[Source records]
####################

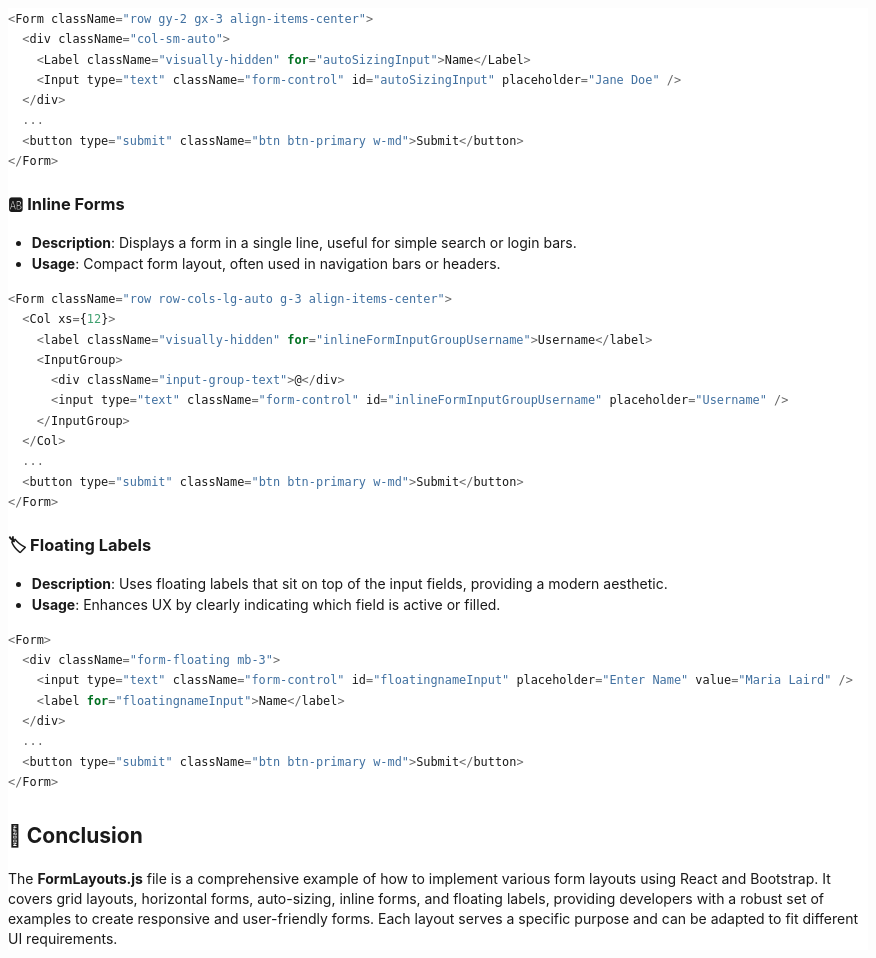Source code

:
```javascript
<Form className="row gy-2 gx-3 align-items-center">
  <div className="col-sm-auto">
    <Label className="visually-hidden" for="autoSizingInput">Name</Label>
    <Input type="text" className="form-control" id="autoSizingInput" placeholder="Jane Doe" />
  </div>
  ...
  <button type="submit" className="btn btn-primary w-md">Submit</button>
</Form>
```

### 🆎 Inline Forms

- **Description**: Displays a form in a single line, useful for simple search or login bars.
- **Usage**: Compact form layout, often used in navigation bars or headers.

```javascript
<Form className="row row-cols-lg-auto g-3 align-items-center">
  <Col xs={12}>
    <label className="visually-hidden" for="inlineFormInputGroupUsername">Username</label>
    <InputGroup>
      <div className="input-group-text">@</div>
      <input type="text" className="form-control" id="inlineFormInputGroupUsername" placeholder="Username" />
    </InputGroup>
  </Col>
  ...
  <button type="submit" className="btn btn-primary w-md">Submit</button>
</Form>
```

### 🏷️ Floating Labels

- **Description**: Uses floating labels that sit on top of the input fields, providing a modern aesthetic.
- **Usage**: Enhances UX by clearly indicating which field is active or filled.

```javascript
<Form>
  <div className="form-floating mb-3">
    <input type="text" className="form-control" id="floatingnameInput" placeholder="Enter Name" value="Maria Laird" />
    <label for="floatingnameInput">Name</label>
  </div>
  ...
  <button type="submit" className="btn btn-primary w-md">Submit</button>
</Form>
```

## 🏁 Conclusion

The **FormLayouts.js** file is a comprehensive example of how to implement various form layouts using React and Bootstrap. It covers grid layouts, horizontal forms, auto-sizing, inline forms, and floating labels, providing developers with a robust set of examples to create responsive and user-friendly forms. Each layout serves a specific purpose and can be adapted to fit different UI requirements.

####################

## [What to produce]
Would you provide an exact, picture-free copy of the data above?

## [Result for this task]
Source code

:
```javascript
<Form className="row gy-2 gx-3 align-items-center">
  <div className="col-sm-auto">
    <Label className="visually-hidden" for="autoSizingInput">Name</Label>
    <Input type="text" className="form-control" id="autoSizingInput" placeholder="Jane Doe" />
  </div>
  ...
  <button type="submit" className="btn btn-primary w-md">Submit</button>
</Form>
```

### 🆎 Inline Forms

- **Description**: Displays a form in a single line, useful for simple search or login bars.
- **Usage**: Compact form layout, often used in navigation bars or headers.

```javascript
<Form className="row row-cols-lg-auto g-3 align-items-center">
  <Col xs={12}>
    <label className="visually-hidden" for="inlineFormInputGroupUsername">Username</label>
    <InputGroup>
      <div className="input-group-text">@</div>
      <input type="text" className="form-control" id="inlineFormInputGroupUsername" placeholder="Username" />
    </InputGroup>
  </Col>
  ...
  <button type="submit" className="btn btn-primary w-md">Submit</button>
</Form>
```

### 🏷️ Floating Labels

- **Description**: Uses floating labels that sit on top of the input fields, providing a modern aesthetic.
- **Usage**: Enhances UX by clearly indicating which field is active or filled.

```javascript
<Form>
  <div className="form-floating mb-3">
    <input type="text" className="form-control" id="floatingnameInput" placeholder="Enter Name" value="Maria Laird" />
    <label for="floatingnameInput">Name</label>
  </div>
  ...
  <button type="submit" className="btn btn-primary w-md">Submit</button>
</Form>
```

## 🏁 Conclusion

The **FormLayouts.js** file is a comprehensive example of how to implement various form layouts using React and Bootstrap. It covers grid layouts, horizontal forms, auto-sizing, inline forms, and floating labels, providing developers with a robust set of examples to create responsive and user-friendly forms. Each layout serves a specific purpose and can be adapted to fit different UI requirements.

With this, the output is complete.